(Stored data entries)
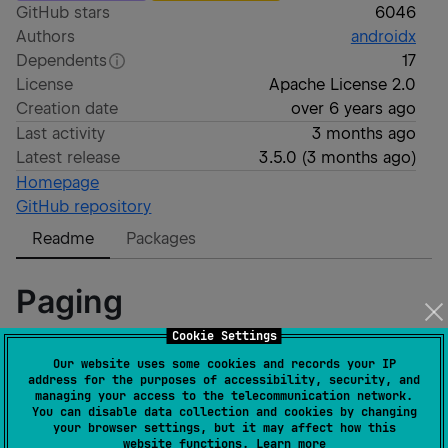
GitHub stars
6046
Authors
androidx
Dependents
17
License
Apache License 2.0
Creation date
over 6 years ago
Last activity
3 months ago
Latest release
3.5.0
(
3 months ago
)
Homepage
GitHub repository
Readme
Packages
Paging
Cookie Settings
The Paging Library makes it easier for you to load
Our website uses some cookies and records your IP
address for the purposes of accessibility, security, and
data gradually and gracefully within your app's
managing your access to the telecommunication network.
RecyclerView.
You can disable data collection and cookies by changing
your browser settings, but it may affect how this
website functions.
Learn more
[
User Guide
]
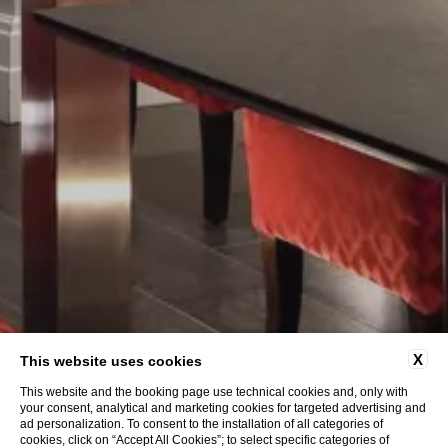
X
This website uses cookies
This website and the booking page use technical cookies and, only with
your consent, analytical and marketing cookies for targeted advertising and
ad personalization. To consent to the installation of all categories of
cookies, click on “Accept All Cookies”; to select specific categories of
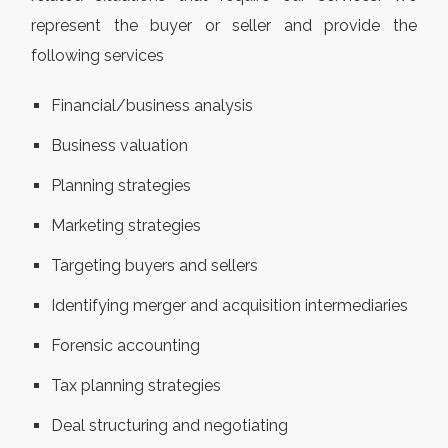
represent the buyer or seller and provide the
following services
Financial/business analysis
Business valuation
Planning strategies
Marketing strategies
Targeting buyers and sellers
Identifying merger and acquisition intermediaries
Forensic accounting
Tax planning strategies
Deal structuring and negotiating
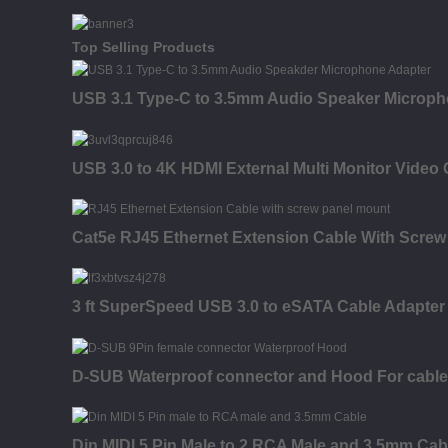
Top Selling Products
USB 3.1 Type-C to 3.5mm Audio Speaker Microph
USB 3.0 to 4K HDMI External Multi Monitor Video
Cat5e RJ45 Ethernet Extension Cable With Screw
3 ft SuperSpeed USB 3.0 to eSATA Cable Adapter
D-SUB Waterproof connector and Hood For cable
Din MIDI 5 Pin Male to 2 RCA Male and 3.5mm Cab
--
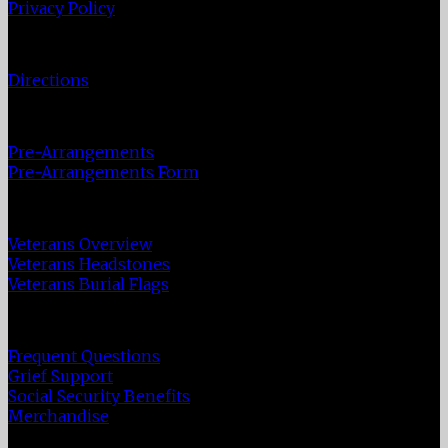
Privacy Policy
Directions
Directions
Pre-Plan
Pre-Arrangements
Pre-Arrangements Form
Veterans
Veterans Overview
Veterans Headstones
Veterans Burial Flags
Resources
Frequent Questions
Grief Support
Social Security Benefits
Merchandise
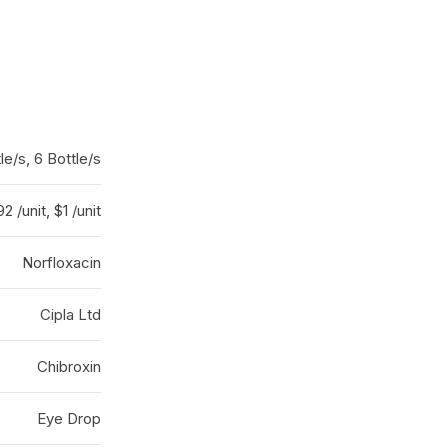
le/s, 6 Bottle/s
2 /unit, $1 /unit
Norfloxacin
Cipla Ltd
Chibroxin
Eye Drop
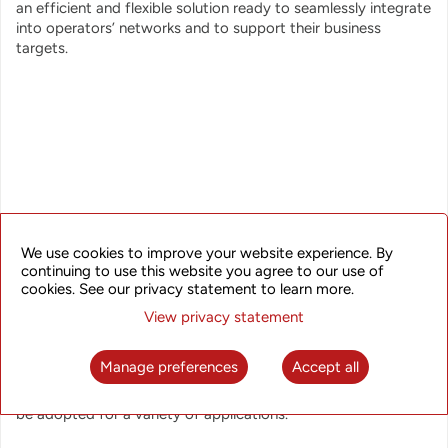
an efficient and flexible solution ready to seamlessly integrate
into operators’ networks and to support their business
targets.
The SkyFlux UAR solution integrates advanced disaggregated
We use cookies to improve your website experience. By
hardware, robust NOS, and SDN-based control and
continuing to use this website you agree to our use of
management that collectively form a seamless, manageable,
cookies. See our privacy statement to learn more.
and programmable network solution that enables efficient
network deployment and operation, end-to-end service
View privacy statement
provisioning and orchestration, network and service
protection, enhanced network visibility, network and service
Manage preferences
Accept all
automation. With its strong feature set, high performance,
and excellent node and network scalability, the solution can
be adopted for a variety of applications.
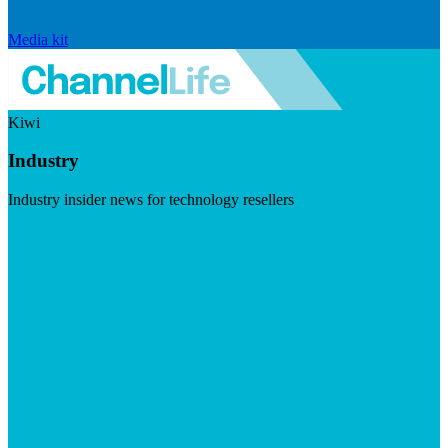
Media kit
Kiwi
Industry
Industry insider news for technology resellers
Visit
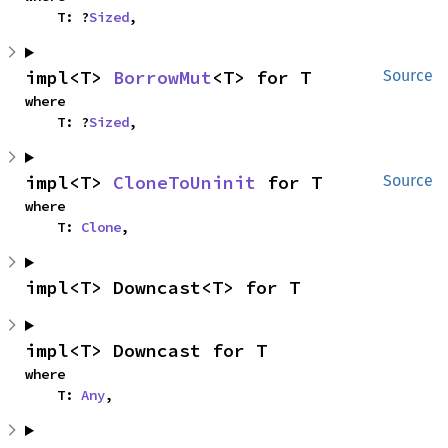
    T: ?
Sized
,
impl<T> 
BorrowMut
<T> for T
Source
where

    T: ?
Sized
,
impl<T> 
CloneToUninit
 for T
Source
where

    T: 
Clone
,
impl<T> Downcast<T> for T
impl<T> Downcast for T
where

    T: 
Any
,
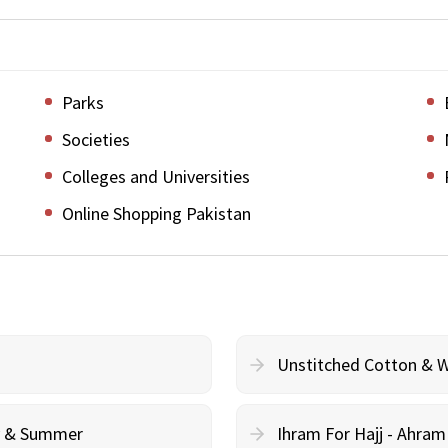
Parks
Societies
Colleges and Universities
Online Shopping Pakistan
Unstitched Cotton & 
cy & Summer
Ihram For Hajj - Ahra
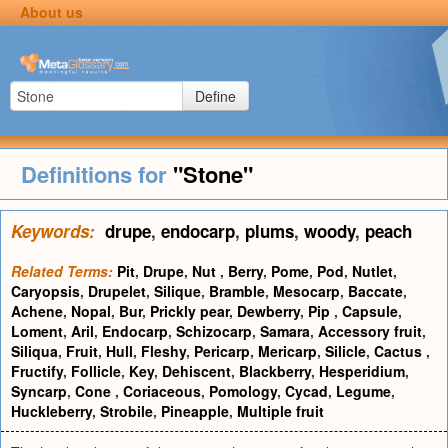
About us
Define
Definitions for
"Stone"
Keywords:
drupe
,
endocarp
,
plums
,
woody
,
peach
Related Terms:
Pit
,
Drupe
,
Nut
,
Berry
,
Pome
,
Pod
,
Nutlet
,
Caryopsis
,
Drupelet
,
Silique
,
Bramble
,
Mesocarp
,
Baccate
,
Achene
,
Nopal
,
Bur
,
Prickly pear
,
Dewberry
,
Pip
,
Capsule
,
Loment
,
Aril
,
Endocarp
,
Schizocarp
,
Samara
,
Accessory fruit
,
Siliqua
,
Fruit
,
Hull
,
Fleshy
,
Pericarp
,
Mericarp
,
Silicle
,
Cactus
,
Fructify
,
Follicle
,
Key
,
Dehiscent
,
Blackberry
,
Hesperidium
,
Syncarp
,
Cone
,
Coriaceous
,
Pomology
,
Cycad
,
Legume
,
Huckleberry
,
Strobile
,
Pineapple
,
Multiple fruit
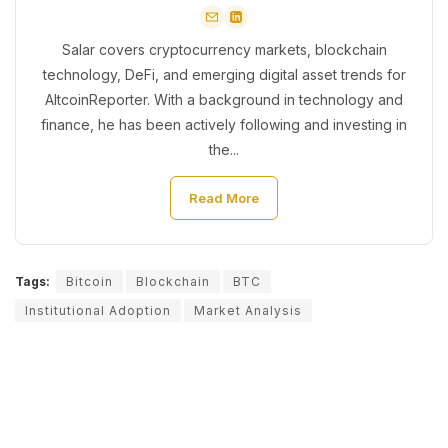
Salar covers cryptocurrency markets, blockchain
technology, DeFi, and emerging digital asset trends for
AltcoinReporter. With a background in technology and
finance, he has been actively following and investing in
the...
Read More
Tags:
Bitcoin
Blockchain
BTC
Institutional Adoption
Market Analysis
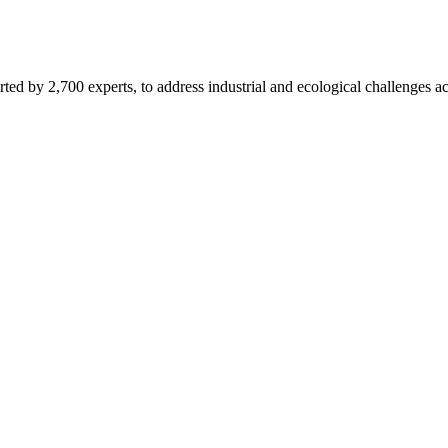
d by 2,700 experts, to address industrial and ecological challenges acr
---
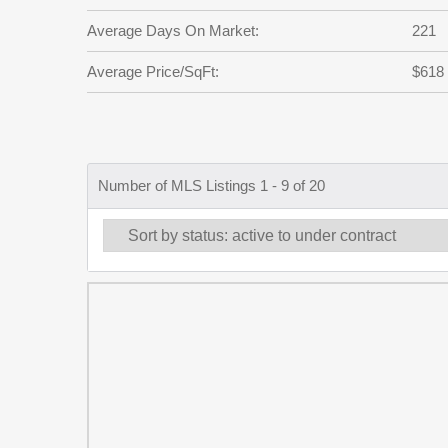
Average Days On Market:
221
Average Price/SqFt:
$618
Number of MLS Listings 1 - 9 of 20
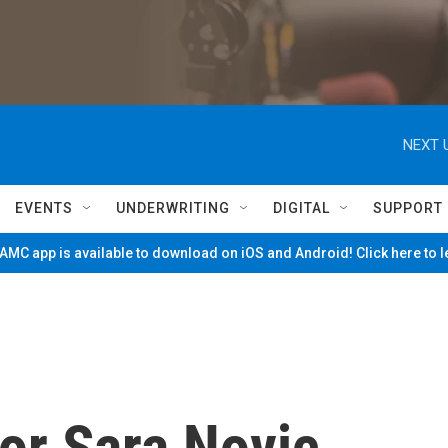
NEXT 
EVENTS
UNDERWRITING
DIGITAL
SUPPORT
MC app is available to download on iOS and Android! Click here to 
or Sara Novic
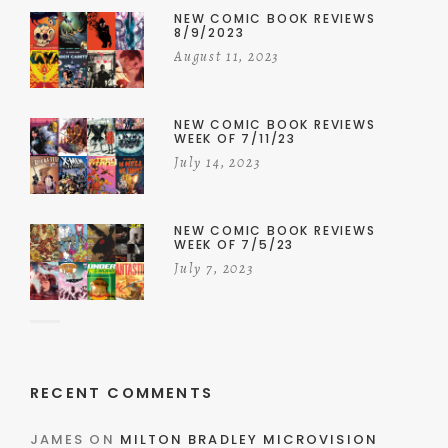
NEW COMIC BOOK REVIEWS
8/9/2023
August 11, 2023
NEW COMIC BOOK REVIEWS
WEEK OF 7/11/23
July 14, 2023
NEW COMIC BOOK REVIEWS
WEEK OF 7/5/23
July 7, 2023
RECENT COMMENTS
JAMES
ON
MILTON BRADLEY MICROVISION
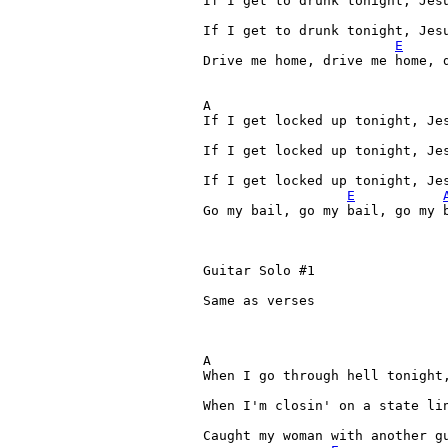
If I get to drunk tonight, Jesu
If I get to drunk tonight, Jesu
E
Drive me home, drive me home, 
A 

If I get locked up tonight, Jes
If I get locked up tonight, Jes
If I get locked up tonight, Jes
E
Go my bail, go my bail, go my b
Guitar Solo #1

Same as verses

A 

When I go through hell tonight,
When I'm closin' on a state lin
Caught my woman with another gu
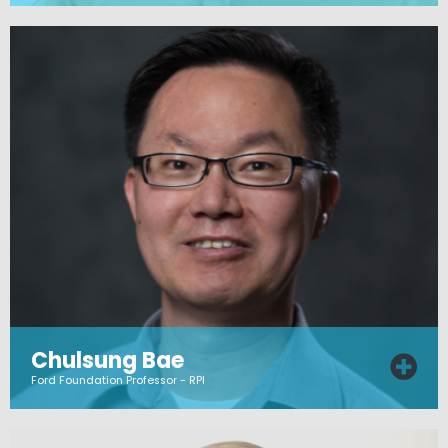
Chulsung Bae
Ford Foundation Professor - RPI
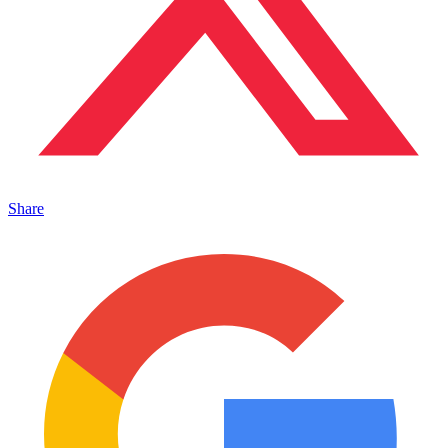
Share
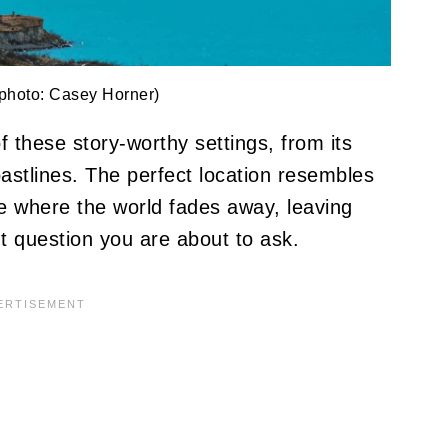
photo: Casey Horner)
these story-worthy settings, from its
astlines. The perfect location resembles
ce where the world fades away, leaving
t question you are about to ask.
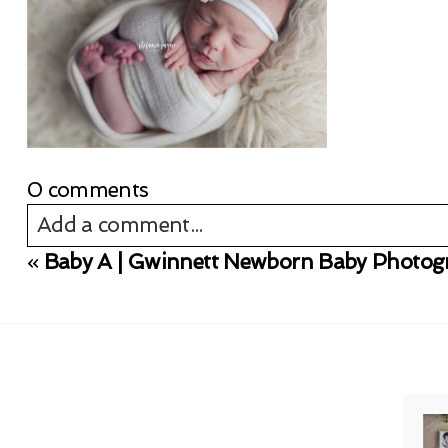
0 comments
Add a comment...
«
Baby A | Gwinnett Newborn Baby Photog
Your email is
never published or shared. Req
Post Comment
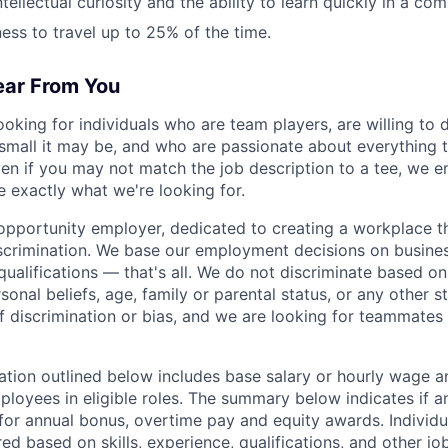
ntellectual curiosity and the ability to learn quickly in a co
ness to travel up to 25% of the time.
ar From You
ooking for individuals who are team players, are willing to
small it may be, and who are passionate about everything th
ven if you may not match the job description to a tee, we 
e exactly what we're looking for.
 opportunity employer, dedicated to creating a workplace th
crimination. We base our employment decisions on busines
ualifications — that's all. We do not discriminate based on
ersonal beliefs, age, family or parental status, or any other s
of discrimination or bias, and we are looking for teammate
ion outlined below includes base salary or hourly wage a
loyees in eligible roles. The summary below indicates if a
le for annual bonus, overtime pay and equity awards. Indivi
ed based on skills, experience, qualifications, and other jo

Description of the task: Once a line of the records is found to contain "strategies", copy it out.

Exercise solution:
Planning strategies
Marketing strategies
Tax planning strategies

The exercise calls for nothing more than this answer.